New Trend of DeFi Projects: What Is “Real Yield”?

    As the crypto market is in a downtrend, many investors turn to more sustainable mechanisms of sourcing and securing liquidity, led by “Real Yield” trend.

    What is “Real Yield” in DeFi?

    After the DeFi summer, a new term called “Real Yield” is emerging, which refers to protocols that incentivize token ownership and liquidity mining by sharing profits generated from fees. Real yield protocols generally return real value to stakeholders by distributing fees in USDC, ETH, their own issued tokens that have been taken off the market through buybacks, or other tokens that they haven’t issued themselves.

    Why is “Real Yield” important?

    Experienced crypto investors know that the market moves in cycles. These “bullish” periods often follow Bitcoin’s halving events and eventually lead to projects that are overvalued. After that are even faster and stronger declines, leading to a prolonged “bearish” period.

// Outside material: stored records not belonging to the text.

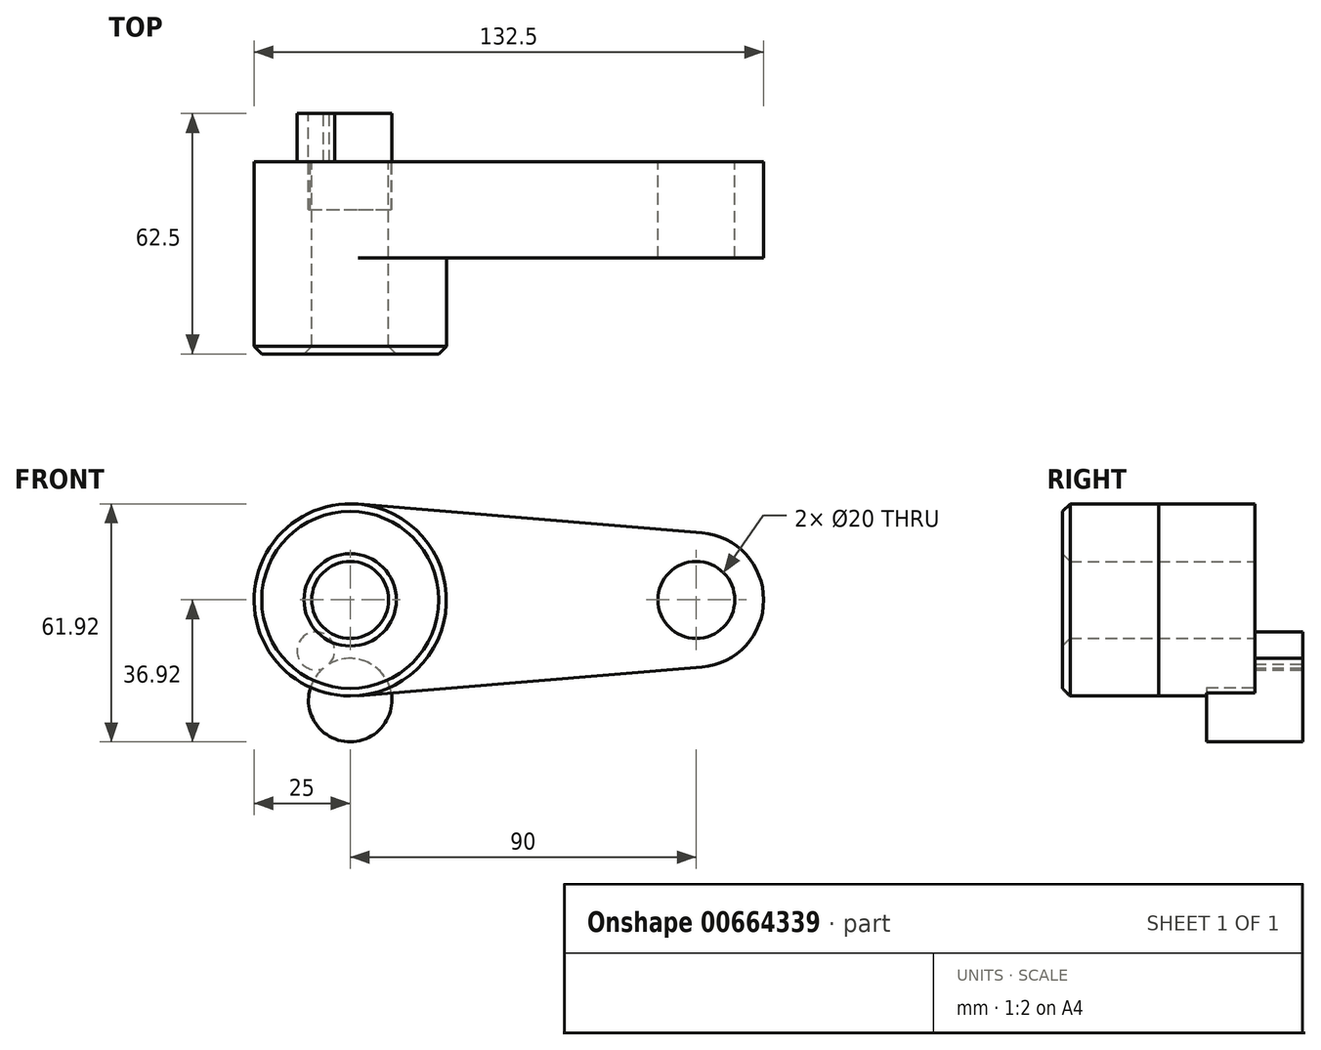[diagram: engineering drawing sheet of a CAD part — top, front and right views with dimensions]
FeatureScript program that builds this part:
annotation { "Feature Type Name" : "Feature", "Feature Type Description" : "" }
export const myFeature = defineFeature(function(context is Context, id is Id, definition is map)
    precondition{}
    {
        {
            var Q0;
            Q0=qCreatedBy(makeId("Front.planeOp"),FACE);
            var sketch = newSketch(context, id + "F0", { "sketchPlane" : qUnion([Q0])});
            skCircle(sketch, "E0", {"center": v(0, 0) * mm, "radius": 25 * mm});
            skCircle(sketch, "E1", {"center": v(90, 0) * mm, "radius": 17.5 * mm});
            skLineSegment(sketch, "E2", {"start": v(2.08, 24.91) * mm, "end": v(91.46, 17.44) * mm});
            skLineSegment(sketch, "E3", {"start": v(2.08, -24.91) * mm, "end": v(91.46, -17.44) * mm});
            skCircle(sketch, "E4", {"center": v(0, 0) * mm, "radius": 10 * mm});
            skCircle(sketch, "E5", {"center": v(90, 0) * mm, "radius": 10 * mm});
            skSolve(sketch);
        }
        {
            var Q0;
            Q0=qSketchRegion(id+"F0",true);
            extrude(context, id + "F1", {"entities" : qUnion([Q0]), "depth" : 25 * mm});
        }
        {
            var Q0;
            Q0=makeQuery(id+"F0.imprint","IMPRINT",FACE,{"disambiguationData":[TD([[makeQuery(id+"F0.imprint","IMPRINT",EDGE,{"derivedFrom":sQuery(id+"F0.wireOp",EDGE,"E4")}),-1.0]])]});
            extrude(context, id + "F2", {"entities" : qUnion([Q0]), "operationType" : NewBodyOperationType.ADD, "depth" : 50 * mm});
        }
        {
            var Q0;
            Q0=makeQuery(id+"F2.opExtrude","CAP_EDGE",EDGE,{"disambiguationData":[OSD([sQuery(id+"F0.wireOp",EDGE,"E0")])],"isStart":false});
            var Q1;
            Q1=makeQuery(id+"F2.opExtrude","CAP_EDGE",EDGE,{"disambiguationData":[OSD([sQuery(id+"F0.wireOp",EDGE,"E4")])],"isStart":false});
            var Q2;
            Q2=makeQuery(id+"F1.opExtrude","CAP_EDGE",EDGE,{"disambiguationData":[OSD([sQuery(id+"F0.wireOp",EDGE,"E5")])],"isStart":false});
            chamfer(context, id + "F3", {"entities" : qUnion([Q0, Q1, Q2]), "width" : 2 * mm, "tangentPropagation" : true});
        }
        {
            var Q0;
            Q0=makeQuery(id+"F0.imprint","IMPRINT",FACE,{"disambiguationData":[TD([[makeQuery(id+"F0.imprint","IMPRINT",EDGE,{"derivedFrom":sQuery(id+"F0.wireOp",EDGE,"E4")}),-1.0]])]});
            var sketch = newSketch(context, id + "F4", { "sketchPlane" : qUnion([Q0])});
            skCircle(sketch, "E6", {"center": v(-8.95, -13.26) * mm, "radius": 4.9 * mm});
            skCircle(sketch, "E7", {"center": v(0, -26.07) * mm, "radius": 10.84 * mm});
            skSolve(sketch);
        }
        {
            var Q0;
            Q0 = qSketchRegion(id + "F4", true);
            extrude(context, id + "F5", {"entities" : qUnion([Q0]), "operationType" : NewBodyOperationType.ADD, "endBound" : BoundingType.SYMMETRIC, "depth" : 25 * mm, "offsetDistance" : 25 * mm});
        }
        {
            var Q0;
            Q0 = qSketchRegion(id + "F0", true);
            var Q1;
            Q1=makeQuery(id+"F5.opExtrude","CAP_FACE",FACE,{"disambiguationData":[OSD([sQuery(id+"F4.wireOp",EDGE,"E6"),sQuery(id+"F4.wireOp",EDGE,"E7")])],"isStart":true});
            extrude(context, id + "F6", {"entities" : qUnion([Q0, Q1]), "operationType" : NewBodyOperationType.ADD, "depth" : 25 * mm, "offsetDistance" : 25 * mm});
        }
    });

    The DeFi summer triggered a period of yield farming, which saw many projects mimicking Compound by launching tokens to provide profits to users. In the most extreme cases, liquidity providers have offered artificial APYs topped up to five, six, or even seven figures for short periods. This model of liquidity sourcing helped kickstart the nascent but unsustainable industry. Liquidity dried up on DeFi as users started leaving and most DeFi tokens underperformed.

    The liquidity mining model is flawed because it has emitted too much of the protocol’s native tokens instead of sharing the profits from the underlying protocol. For protocols, sourcing liquidity is key. However, this method is extremely expensive. Meanwhile, for liquidity providers and stakers, the nominally high yield protocols offered by liquidity providers are deceptive because the real yield—measured as nominal yield minus inflation—is non-existent.

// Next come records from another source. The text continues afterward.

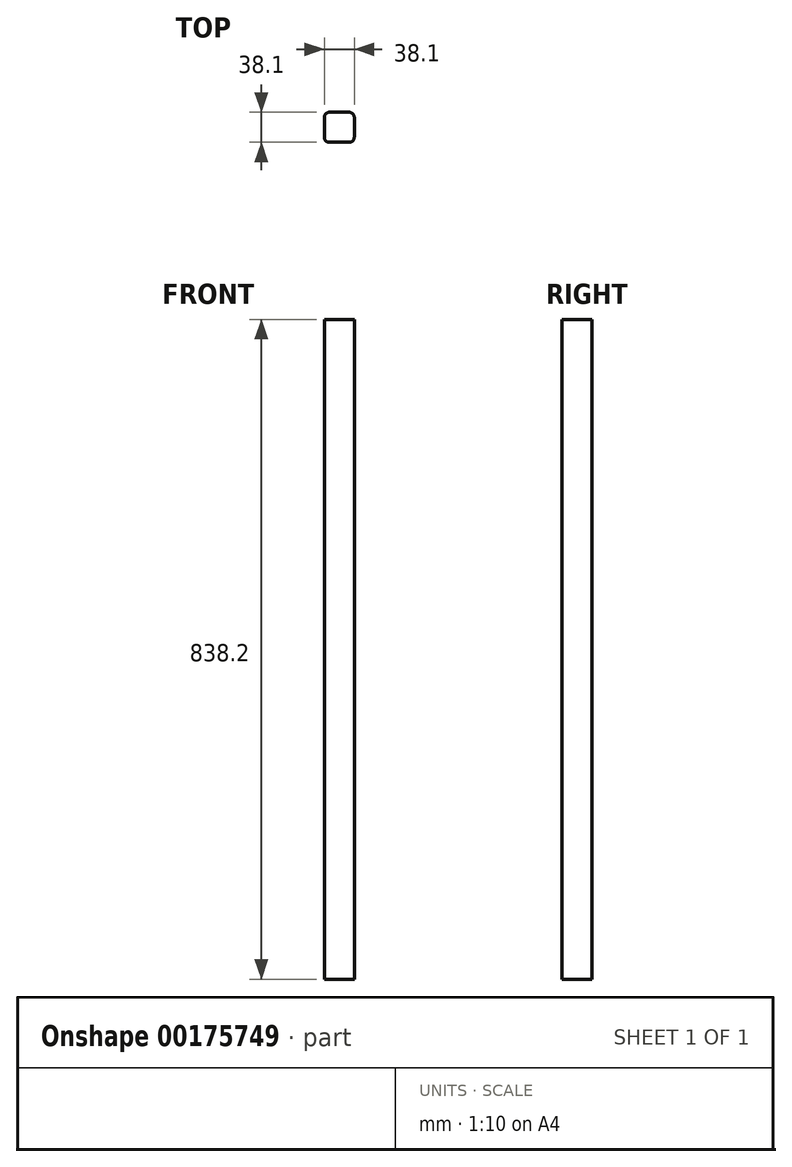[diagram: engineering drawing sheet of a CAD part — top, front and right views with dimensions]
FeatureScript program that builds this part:
annotation { "Feature Type Name" : "Feature", "Feature Type Description" : "" }
export const myFeature = defineFeature(function(context is Context, id is Id, definition is map)
    precondition{}
    {
        {
            var Q0;
            Q0=qCreatedBy(makeId("Top.planeOp"),FACE);
            var sketch = newSketch(context, id + "F0", { "sketchPlane" : qUnion([Q0])});
            skLineSegment(sketch, "E0.bottom", {"start": v(12.7, 19.05) * mm, "end": v(-12.7, 19.05) * mm});
            skLineSegment(sketch, "E0.top", {"start": v(12.7, -19.05) * mm, "end": v(-12.7, -19.05) * mm});
            skLineSegment(sketch, "E0.left", {"start": v(19.05, 12.7) * mm, "end": v(19.05, -12.7) * mm});
            skLineSegment(sketch, "E0.right", {"start": v(-19.05, 12.7) * mm, "end": v(-19.05, -12.7) * mm});
            skPoint(sketch, "E0.middle", {"position": v(0, 0) * mm});
            skPoint(sketch, "E1.visualSharp", {"position": v(19.05, 19.05) * mm});
            skArc(sketch, "E1.filletArc", {"start": v(19.05, 12.7) * mm, "mid": v(17.2, 17.2) * mm, "end": v(12.7, 19.05) * mm});
            skPoint(sketch, "E2.visualSharp", {"position": v(-19.05, 19.05) * mm});
            skArc(sketch, "E2.filletArc", {"start": v(-12.7, 19.05) * mm, "mid": v(-17.2, 17.2) * mm, "end": v(-19.05, 12.7) * mm});
            skPoint(sketch, "E3.visualSharp", {"position": v(-19.05, -19.05) * mm});
            skArc(sketch, "E3.filletArc", {"start": v(-19.05, -12.7) * mm, "mid": v(-17.2, -17.2) * mm, "end": v(-12.7, -19.05) * mm});
            skPoint(sketch, "E4.visualSharp", {"position": v(19.05, -19.05) * mm});
            skArc(sketch, "E4.filletArc", {"start": v(12.7, -19.05) * mm, "mid": v(17.2, -17.2) * mm, "end": v(19.05, -12.7) * mm});
            skSolve(sketch);
        }
        {
            var Q0;
            Q0 = qSketchRegion(id + "F0", true);
            extrude(context, id + "F1", {"entities" : qUnion([Q0]), "depth" : 838.2 * mm});
        }
    });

    As a result, projects that rely on “fake yield” are prone to short lifespans and rapid collapse, as Terra and UST case is the clearest evidence.

    LUNA collapse is the clearest evidence of “fake yield” project

    Meanwhile, “real yield” projects use a value accumulation mechanism based on a real, stable and loyal user base.


    When the market is uptrend, we are mostly interested in short-term, unstable profits. But for a long-term path, “real yield” is a priority for both investors and DeFi. Only quality and attractive DeFi projects can balance and bring investors real and sustainable returns.

    However, while “real yield” may have generated a buzz, it’s worth noting that this liquidity sourcing model isn’t perfect. Therefore, investors still need to research carefully both the advantages and disadvantages of investing in “real yield” projects before making a decision.

    Disclaimer: This article is for informational purposes only, not investment advice.